ウィル・ラブレースは次のように語っている。「連日その様子を目の当たりにしていると、あのライブがあれほど素晴らしかった理由がよくわかります。彼らはしっかりと努力を重ねていたんです」

コンサート、とりわけカーディフで行われた再結成公演の初日のライヴはギャラガー兄弟の間にまだ残っていたかもしれない摩擦を和らげるのにも一役買ったという。

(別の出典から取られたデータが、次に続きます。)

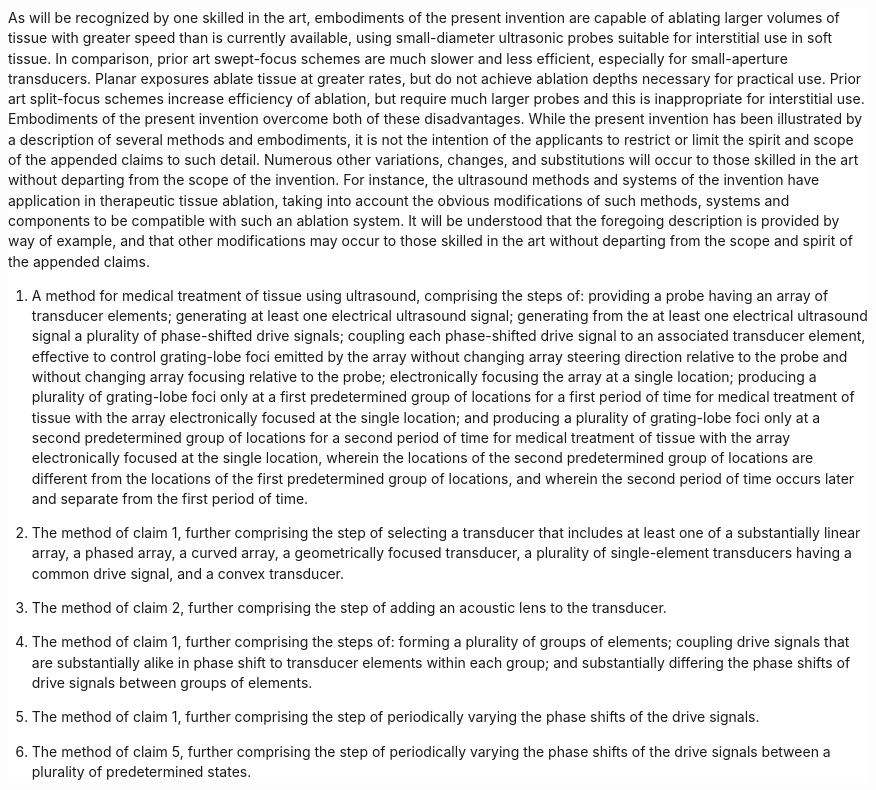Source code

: As will be recognized by one skilled in the art, embodiments of the present invention are capable of ablating larger volumes of tissue with greater speed than is currently available, using small-diameter ultrasonic probes suitable for interstitial use in soft tissue. In comparison, prior art swept-focus schemes are much slower and less efficient, especially for small-aperture transducers. Planar exposures ablate tissue at greater rates, but do not achieve ablation depths necessary for practical use. Prior art split-focus schemes increase efficiency of ablation, but require much larger probes and this is inappropriate for interstitial use. Embodiments of the present invention overcome both of these disadvantages.
While the present invention has been illustrated by a description of several methods and embodiments, it is not the intention of the applicants to restrict or limit the spirit and scope of the appended claims to such detail. Numerous other variations, changes, and substitutions will occur to those skilled in the art without departing from the scope of the invention. For instance, the ultrasound methods and systems of the invention have application in therapeutic tissue ablation, taking into account the obvious modifications of such methods, systems and components to be compatible with such an ablation system. It will be understood that the foregoing description is provided by way of example, and that other modifications may occur to those skilled in the art without departing from the scope and spirit of the appended claims.

1. A method for medical treatment of tissue using ultrasound, comprising the steps of:
providing a probe having an array of transducer elements;
generating at least one electrical ultrasound signal;
generating from the at least one electrical ultrasound signal a plurality of phase-shifted drive signals;
coupling each phase-shifted drive signal to an associated transducer element, effective to control grating-lobe foci emitted by the array without changing array steering direction relative to the probe and without changing array focusing relative to the probe;
electronically focusing the array at a single location;
producing a plurality of grating-lobe foci only at a first predetermined group of locations for a first period of time for medical treatment of tissue with the array electronically focused at the single location; and
producing a plurality of grating-lobe foci only at a second predetermined group of locations for a second period of time for medical treatment of tissue with the array electronically focused at the single location, wherein the locations of the second predetermined group of locations are different from the locations of the first predetermined group of locations, and wherein the second period of time occurs later and separate from the first period of time.


  
2. The method of claim 1, further comprising the step of selecting a transducer that includes at least one of a substantially linear array, a phased array, a curved array, a geometrically focused transducer, a plurality of single-element transducers having a common drive signal, and a convex transducer.

  
3. The method of claim 2, further comprising the step of adding an acoustic lens to the transducer.

  
4. The method of claim 1, further comprising the steps of:
forming a plurality of groups of elements;
coupling drive signals that are substantially alike in phase shift to transducer elements within each group; and
substantially differing the phase shifts of drive signals between groups of elements.


  
5. The method of claim 1, further comprising the step of periodically varying the phase shifts of the drive signals.

  
6. The method of claim 5, further comprising the step of periodically varying the phase shifts of the drive signals between a plurality of predetermined states.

「確かに緊張感はありました」とウィル・ラブレースは語っている。「そして、外から見ている私たちにとって、その緊張が消え去ったのは、観客の期待に満ちたエネルギーとバンドの緊張感が初めてぶつかり合った瞬間でした。あれはまさに錬金術のような瞬間でした。この歴史的な出来事を16年間待ち続けていた人々が、ついにそれを目の当たりにしたとき、信じられないほど特別な何かが生まれたんです」

「でも、実際に動き出したとき、彼らはファンに対する責任の重さを感じていたと思いますし、これが素晴らしい物語になることはすぐに明らかになりました」とウィル・ラブレースは語っている。「緊張感もありました。『うまくいかなくなるんじゃないか?』というような不安も少しはありました。しかし、彼らは極めて高い集中力で取り組んでいました。単に会場に現れて、演奏し、金を受け取るだけという話ではなかったのです。『ファンに最高のオアシスを届けなければならない』という思いがあり、彼らにとってこの再結成が大きな意味を持つものだということのは伝わってきました」

「観客はそれを強く望んでいたのと同様に、そうした感情の解放を必要としていたのだと痛感させられました」とディラン・サザンは続けている。「たとえ世界で最もシニカルな人間であっても、あの場にいたら心をつかまれたはずです。あれほど多くの人々に囲まれ、屈強な男たちが涙を流している光景を目の当たりにすると、特に今の時代においては、これは単なるバンドの枠を超えた出来事なのだと感じました。人々は本当にあのような瞬間を必要としていたのです」

「ありきたりなライブ映像作品にはしたくなかったんです」とディラン・サザンは続けている。「どの撮影監督にも、私たちは同じ指示を出しました。このライヴを自分の体験として撮影してほしいということです。もしステージ上の出来事よりも観客席で起きていることのほうが興味深ければ、そちらを追っていい。ステージ上のカメラについても同様で、ギターの指板をきれいに撮ることではなく、『物語は何か? リアムとノエルの間で何が起きているのか? これをどう物語として捉えるか?』を重視しました。その結果、極めて没入感のあるコンサート映像に仕上がったと思います」

オアシスについては地元マンチェスターでの12公演に及ぶ連続公演やネブワース公演を含むUK&ヨーロッパ・ツアーを2027年に行うと報じられている。

ノエル・ギャラガーは「夏には何かをやらなきゃいけない」とも語っており、オアシスが2027年にツアーを行うという噂に拍車をかけることとなっている。